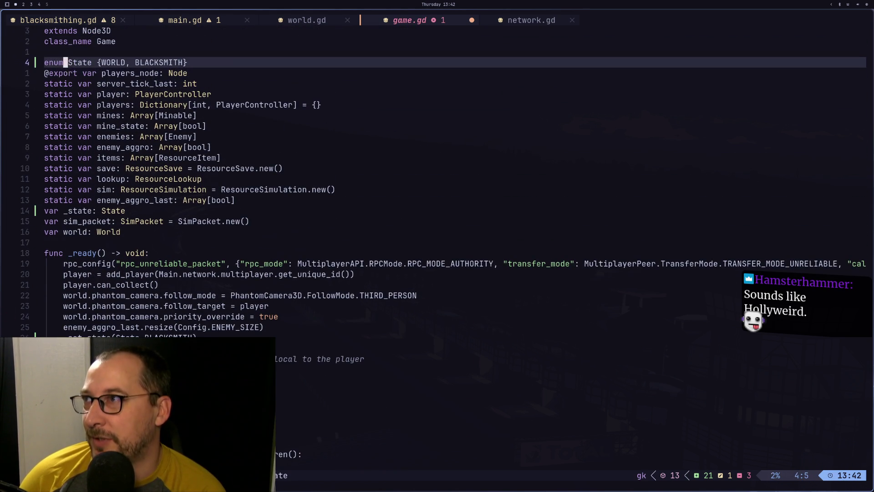
type("oenum ")
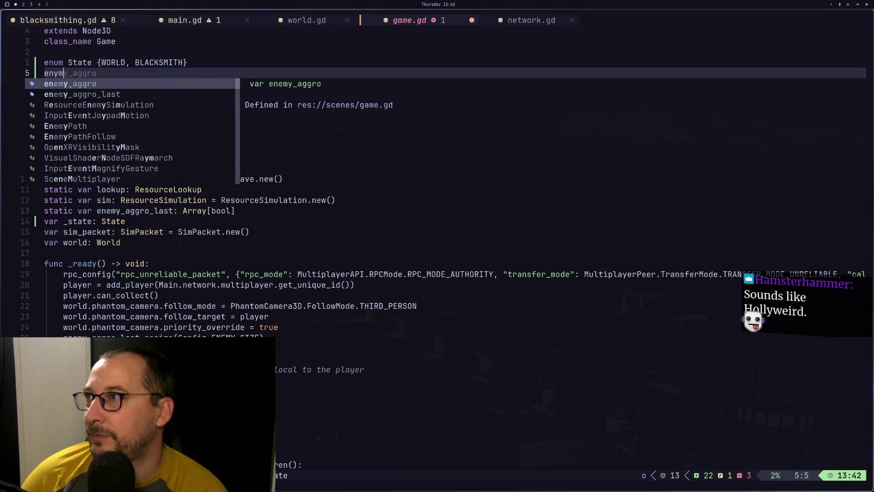
type("Camera")
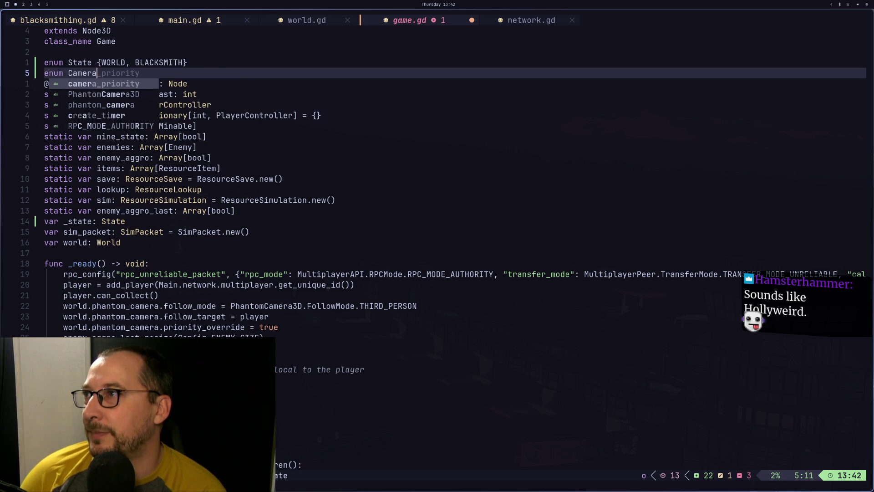
type("{")
key("Escape")
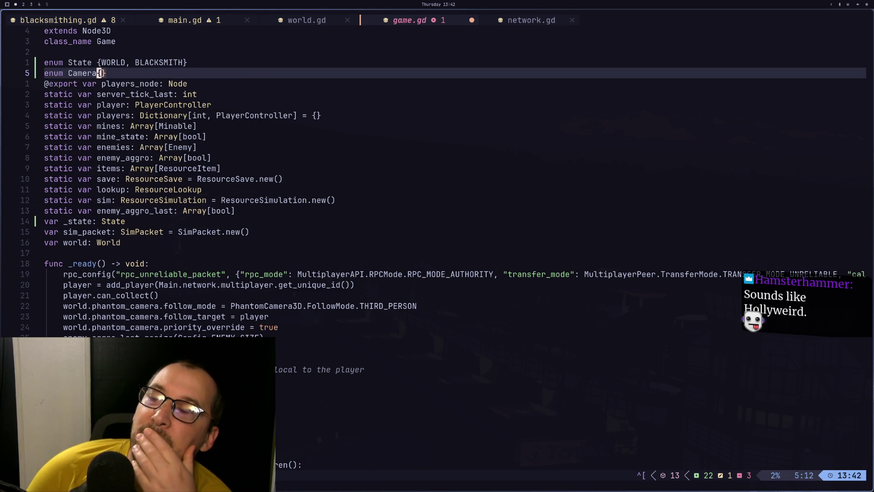
key("d")
key("d")
type(":w")
key("Return")
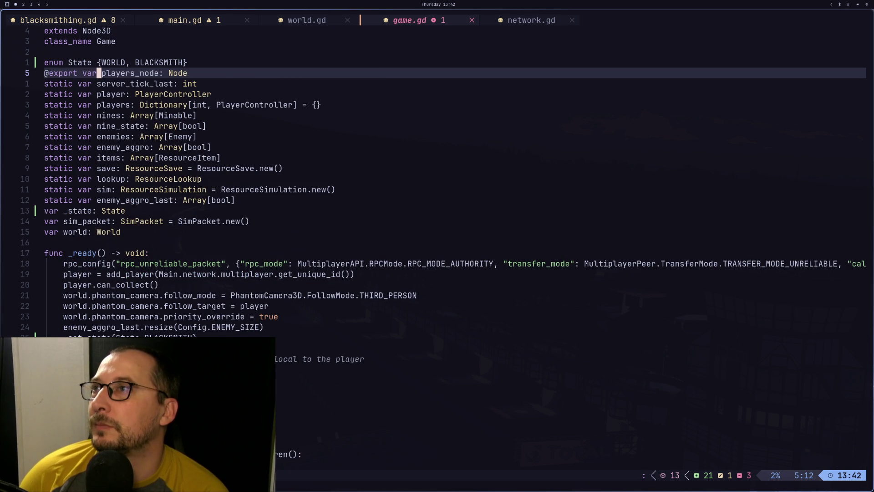
Remove the empty camera_priority stub, save game.gd, and move on to world.gd and Godot.
key("shift+h")
key("shift+h")
key("shift+l")
key("shift+l")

• [What the task requires] All the lines above are to be given again exactly as they read, with the pictures removed.

• [Exercise response]
type("oenum ")
type("Camera")
type("{")
key("Escape")
key("d")
key("d")
type(":w")
key("Return")
Remove the empty camera_priority stub, save game.gd, and move on to world.gd and Godot.
key("shift+h")
key("shift+h")
key("shift+l")
key("shift+l")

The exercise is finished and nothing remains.